Manns, 666 N.E.2d at 1251. The statutes governing actions brought by the Commissioner do not include a provision for joint and several liability merely by virtue of a person's status as officer or director, and we accordingly decline the State's invitation to so "extend the scope of the statute as written." Id.

[4] While we must conclude the record supports this finding, we are concerned the State has premised its action for a receivership, an "extraordinary and drastic remedy to be exercised with great caution," Crippin Printing Corp. v. Abel, 441 N.E.2d 1002, 1005 (Ind.Ct. App. 1982), on such a tenuous evidentiary basis. The HIS articles of incorporation include no reference to Michelle. The only evidence to which the State directs us to support this finding is testimony by two investors. One, when questioned about HIS, told the State's investigator "Marcus said [Michelle] was the chief financial officer." (App. at 108.) That investor never "had any contact with [Michelle] at all." (Id.) Another investor said he never spoke to Michelle, but "I talked with Marcus many times, and his comments to me were Michelle kept the books." (Id. at 102.)

The record does include ample evidence Michelle was, at least nominally, an officer in the other two corporations, but there is no evidence investor money was placed in those corporations.

[5] The State further asserts the money is unaccounted for and was not invested on behalf of the investors, but it offers no citation to the record to support that characterization. As evidence of Michelle's role at HIS, the State points to evidence 1) Michelle admits she is CFO of HWM, 2) HWM and HIS share an office address, and 3) "Michelle's name is on the lease." (State's Br. at 8.) It then asserts, without explanation or citation to the record, the two entities "are inescapably intertwined." (Id.) We decline the State`s invitation to hold the fact an individual's name appears on a lease of the property where a corporation is located is evidence that individual is CFO of any corporation that rents the property.
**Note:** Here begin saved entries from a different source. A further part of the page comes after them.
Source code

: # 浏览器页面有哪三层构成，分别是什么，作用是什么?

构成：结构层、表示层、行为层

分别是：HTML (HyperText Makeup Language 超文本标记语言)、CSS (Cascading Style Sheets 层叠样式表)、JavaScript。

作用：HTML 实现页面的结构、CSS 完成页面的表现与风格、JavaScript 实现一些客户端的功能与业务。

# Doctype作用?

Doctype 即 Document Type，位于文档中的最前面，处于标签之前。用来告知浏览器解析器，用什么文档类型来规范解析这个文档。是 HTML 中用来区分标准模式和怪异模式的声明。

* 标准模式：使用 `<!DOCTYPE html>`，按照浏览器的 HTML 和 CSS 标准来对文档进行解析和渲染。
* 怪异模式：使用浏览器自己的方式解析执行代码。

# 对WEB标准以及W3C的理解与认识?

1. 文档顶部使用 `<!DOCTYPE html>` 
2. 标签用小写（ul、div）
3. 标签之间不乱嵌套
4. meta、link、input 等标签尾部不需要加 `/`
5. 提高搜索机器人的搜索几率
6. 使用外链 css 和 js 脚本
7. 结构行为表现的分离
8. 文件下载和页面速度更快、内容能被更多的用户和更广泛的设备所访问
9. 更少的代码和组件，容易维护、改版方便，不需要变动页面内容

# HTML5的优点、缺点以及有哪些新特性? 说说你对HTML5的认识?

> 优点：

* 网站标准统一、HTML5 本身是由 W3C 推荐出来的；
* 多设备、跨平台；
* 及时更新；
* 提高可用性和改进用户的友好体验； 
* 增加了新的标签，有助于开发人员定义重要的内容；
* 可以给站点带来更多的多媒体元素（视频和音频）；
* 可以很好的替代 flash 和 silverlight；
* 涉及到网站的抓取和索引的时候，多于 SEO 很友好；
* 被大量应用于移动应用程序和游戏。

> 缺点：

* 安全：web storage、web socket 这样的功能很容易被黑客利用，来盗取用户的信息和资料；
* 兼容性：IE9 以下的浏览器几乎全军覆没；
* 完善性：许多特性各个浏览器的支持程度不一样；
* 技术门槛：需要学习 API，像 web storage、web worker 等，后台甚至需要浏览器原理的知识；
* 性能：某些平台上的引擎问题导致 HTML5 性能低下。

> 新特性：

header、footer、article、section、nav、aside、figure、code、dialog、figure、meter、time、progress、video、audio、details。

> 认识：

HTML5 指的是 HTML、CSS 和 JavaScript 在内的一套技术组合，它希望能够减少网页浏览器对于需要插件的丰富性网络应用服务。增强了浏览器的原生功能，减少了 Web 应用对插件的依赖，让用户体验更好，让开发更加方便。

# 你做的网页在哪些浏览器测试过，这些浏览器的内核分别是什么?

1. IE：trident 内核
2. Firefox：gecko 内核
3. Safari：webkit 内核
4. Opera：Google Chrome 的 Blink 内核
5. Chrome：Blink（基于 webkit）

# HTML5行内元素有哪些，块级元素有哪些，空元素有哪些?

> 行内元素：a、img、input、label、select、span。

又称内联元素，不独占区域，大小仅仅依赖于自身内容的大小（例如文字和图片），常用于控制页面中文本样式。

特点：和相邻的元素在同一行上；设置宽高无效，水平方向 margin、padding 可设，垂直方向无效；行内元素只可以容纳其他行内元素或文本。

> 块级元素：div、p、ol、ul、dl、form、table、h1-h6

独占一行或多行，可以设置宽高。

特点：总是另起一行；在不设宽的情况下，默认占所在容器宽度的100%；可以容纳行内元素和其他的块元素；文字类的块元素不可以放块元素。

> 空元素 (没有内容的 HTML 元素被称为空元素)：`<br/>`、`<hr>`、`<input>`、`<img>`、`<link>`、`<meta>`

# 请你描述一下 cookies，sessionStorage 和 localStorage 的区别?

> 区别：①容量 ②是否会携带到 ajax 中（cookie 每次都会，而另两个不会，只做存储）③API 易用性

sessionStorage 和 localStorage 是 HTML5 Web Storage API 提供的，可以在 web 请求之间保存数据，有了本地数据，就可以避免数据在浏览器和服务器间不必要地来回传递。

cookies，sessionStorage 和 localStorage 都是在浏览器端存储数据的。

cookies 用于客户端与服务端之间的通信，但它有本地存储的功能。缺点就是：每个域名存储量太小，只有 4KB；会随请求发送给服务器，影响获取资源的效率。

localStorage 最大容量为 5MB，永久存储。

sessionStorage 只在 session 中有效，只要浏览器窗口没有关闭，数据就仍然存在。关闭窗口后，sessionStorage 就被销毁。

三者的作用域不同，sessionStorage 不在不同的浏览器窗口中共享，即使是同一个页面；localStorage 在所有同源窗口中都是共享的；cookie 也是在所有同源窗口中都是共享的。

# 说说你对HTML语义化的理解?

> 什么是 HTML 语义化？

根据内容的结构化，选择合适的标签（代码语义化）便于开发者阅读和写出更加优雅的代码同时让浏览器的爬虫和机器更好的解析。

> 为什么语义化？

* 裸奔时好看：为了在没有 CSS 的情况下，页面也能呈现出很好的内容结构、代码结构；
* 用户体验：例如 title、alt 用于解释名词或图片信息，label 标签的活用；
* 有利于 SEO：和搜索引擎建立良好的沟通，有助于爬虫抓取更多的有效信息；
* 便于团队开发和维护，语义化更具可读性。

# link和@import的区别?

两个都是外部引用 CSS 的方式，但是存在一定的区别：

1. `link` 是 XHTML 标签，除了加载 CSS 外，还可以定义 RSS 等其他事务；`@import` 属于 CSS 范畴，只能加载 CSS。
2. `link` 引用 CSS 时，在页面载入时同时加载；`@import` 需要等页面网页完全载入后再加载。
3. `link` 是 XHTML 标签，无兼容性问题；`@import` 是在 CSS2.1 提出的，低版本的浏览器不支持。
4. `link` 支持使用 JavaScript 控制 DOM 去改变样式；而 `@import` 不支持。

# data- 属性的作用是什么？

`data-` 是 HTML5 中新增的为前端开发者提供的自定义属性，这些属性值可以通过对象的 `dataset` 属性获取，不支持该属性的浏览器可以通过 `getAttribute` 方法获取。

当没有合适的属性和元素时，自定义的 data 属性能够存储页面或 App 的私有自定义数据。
[6] Michelle argues for the first time in her reply brief that she did not commit civil conversion because the State did not prove the funds she withdrew "were the specific and exact same dollars which had belonged to the client investors." (Reply Br. of Appellant, Michelle Schrenker at 7.) Because a party may not raise an argument for the first time in a reply brief, she has waived this argument. Cain v. Back, 889 N.E.2d 1253, 1259 n. 6 (Ind.Ct.App.2008), trans. denied 898 N.E.2d 1230 (Ind.2008).

[7] This standard has been recognized as consistent with common-law tort principles. See, e.g., Mendelsohn v. Capital Underwriters, Inc., 490 F.Supp. 1069, 1083 (N.D.Cal.1979). That court cited the Restatement of Torts 436: "If the encouragement or assistance is a substantial factor in causing the resulting tort, the one giving it is himself a tortfeasor and is responsible for the consequences of the other's act." Id.